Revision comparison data
"""

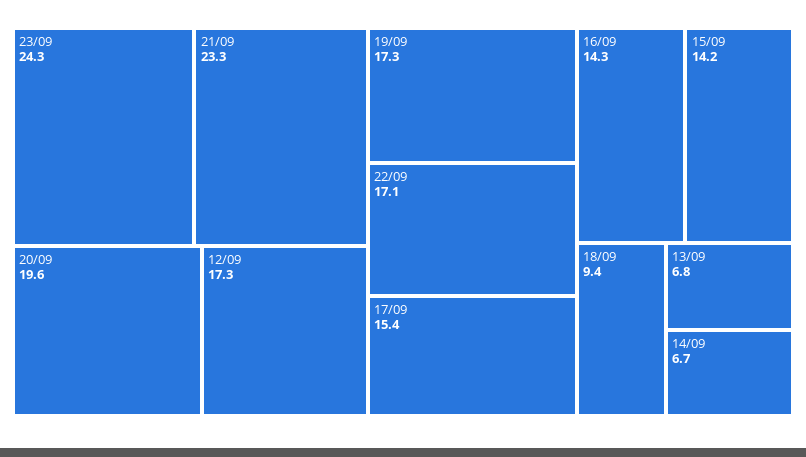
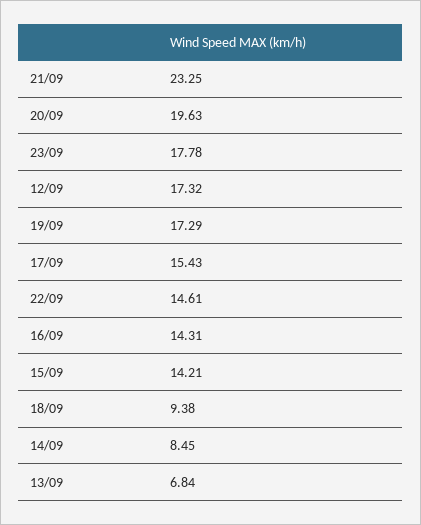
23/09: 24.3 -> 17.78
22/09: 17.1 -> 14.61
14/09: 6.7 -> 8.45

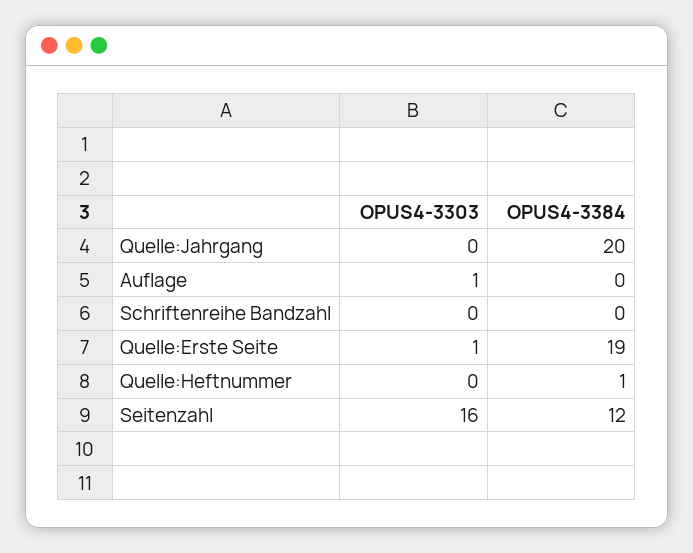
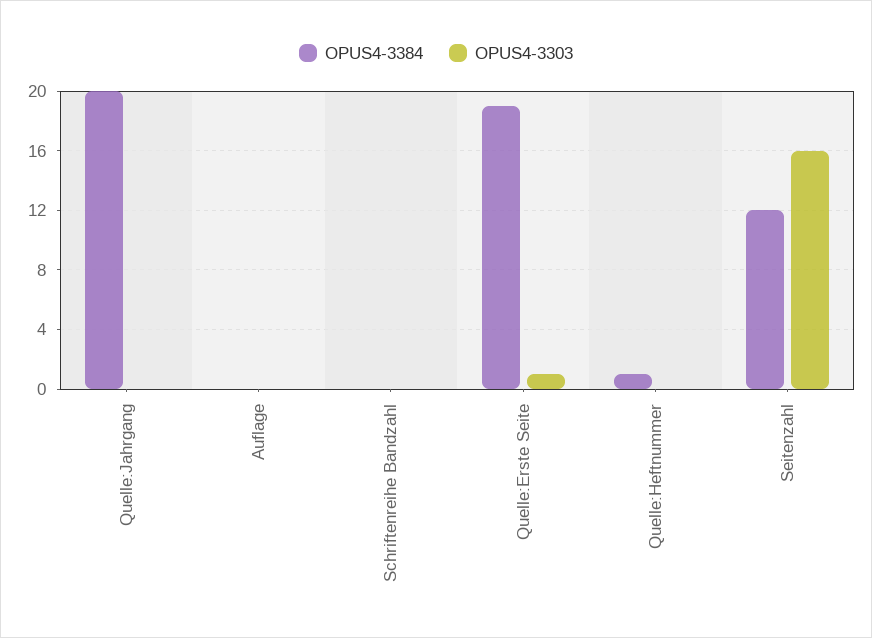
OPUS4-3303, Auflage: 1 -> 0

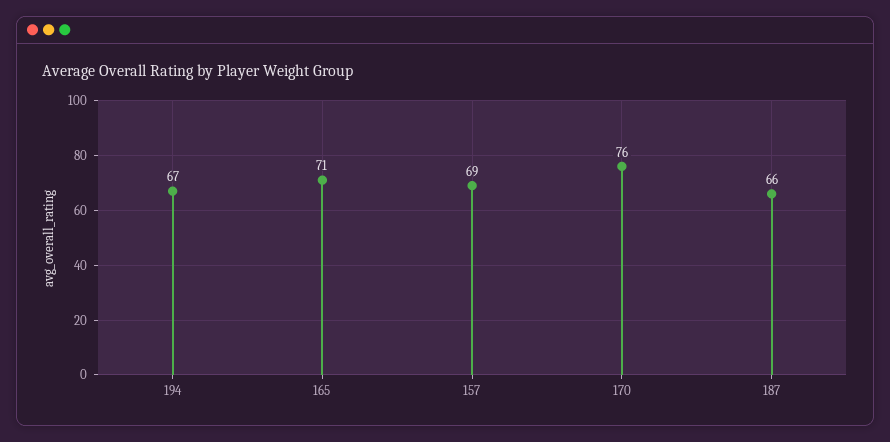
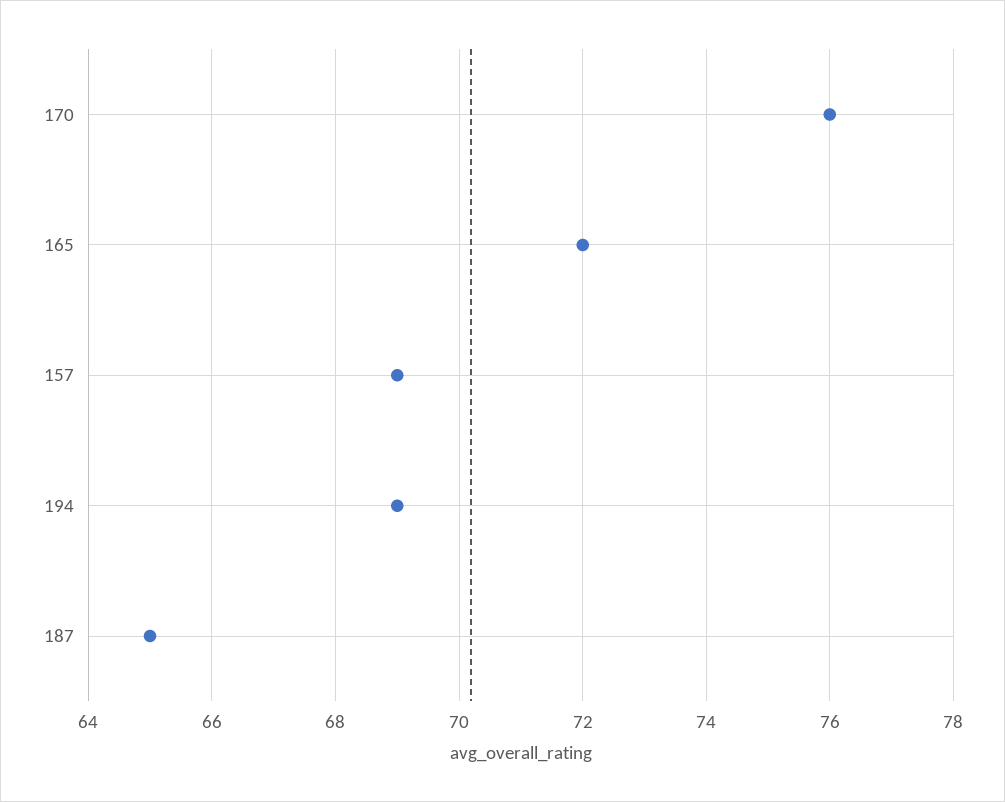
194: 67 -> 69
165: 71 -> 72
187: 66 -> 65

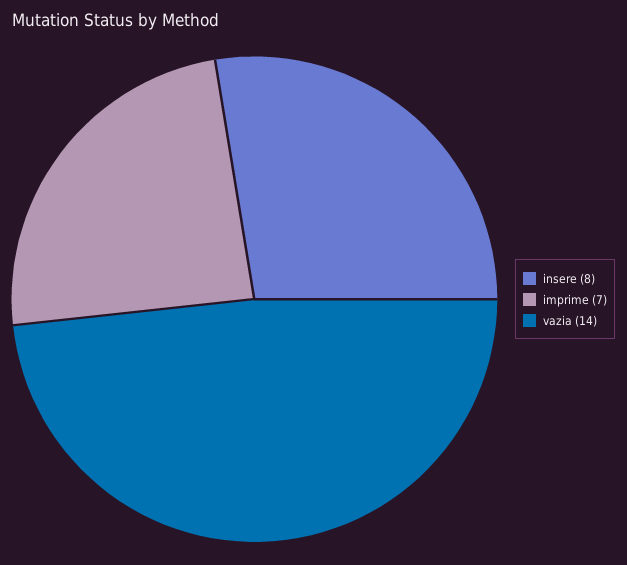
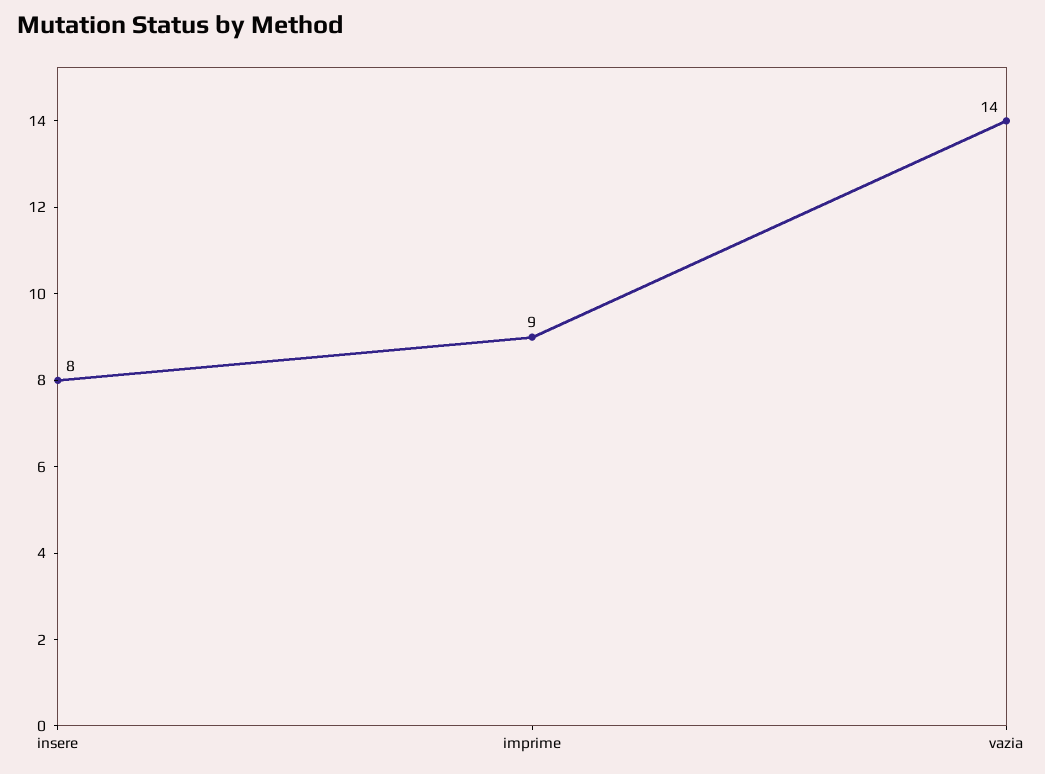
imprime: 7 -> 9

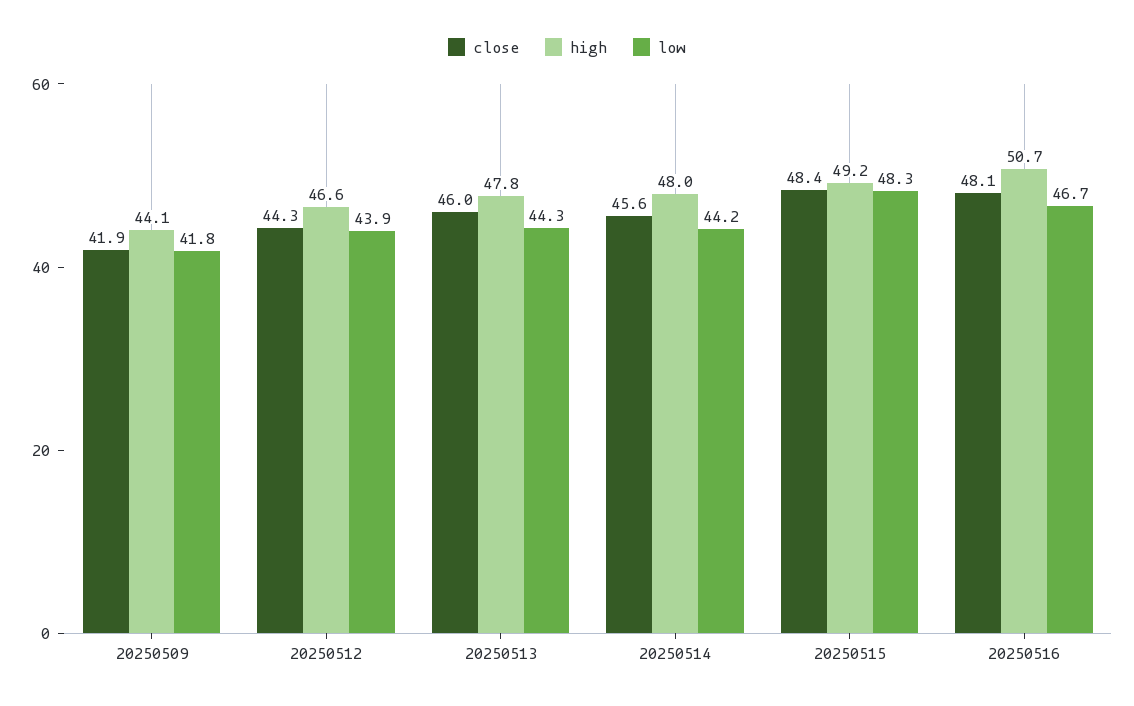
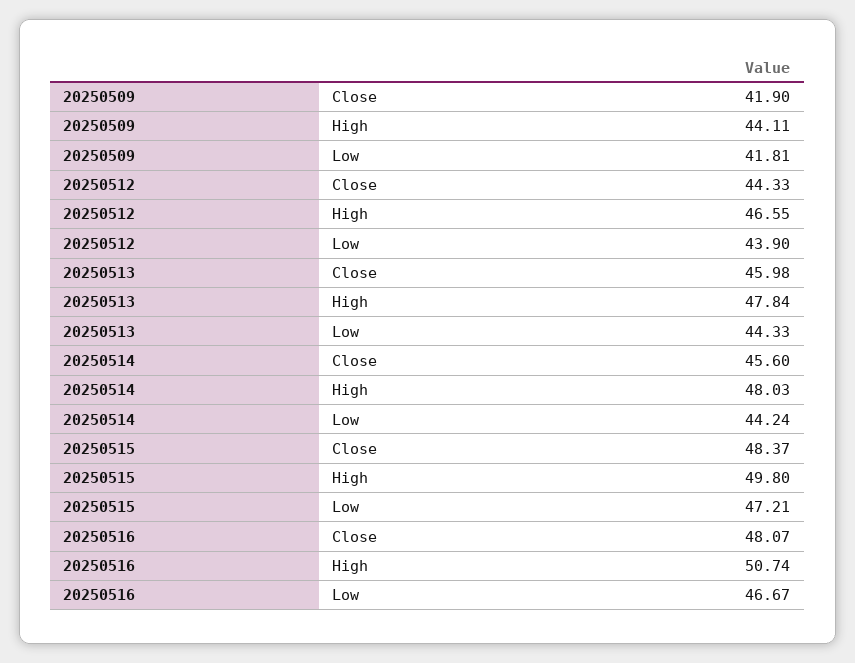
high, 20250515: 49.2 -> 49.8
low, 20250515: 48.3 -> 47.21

"""

EXERCISE BRIEF — The expected output is every entry above, retyped exactly, with the pictures removed.

RESULT OF THE EXERCISE —
23/09: 24.3 -> 17.78
22/09: 17.1 -> 14.61
14/09: 6.7 -> 8.45

OPUS4-3303, Auflage: 1 -> 0

194: 67 -> 69
165: 71 -> 72
187: 66 -> 65

imprime: 7 -> 9

high, 20250515: 49.2 -> 49.8
low, 20250515: 48.3 -> 47.21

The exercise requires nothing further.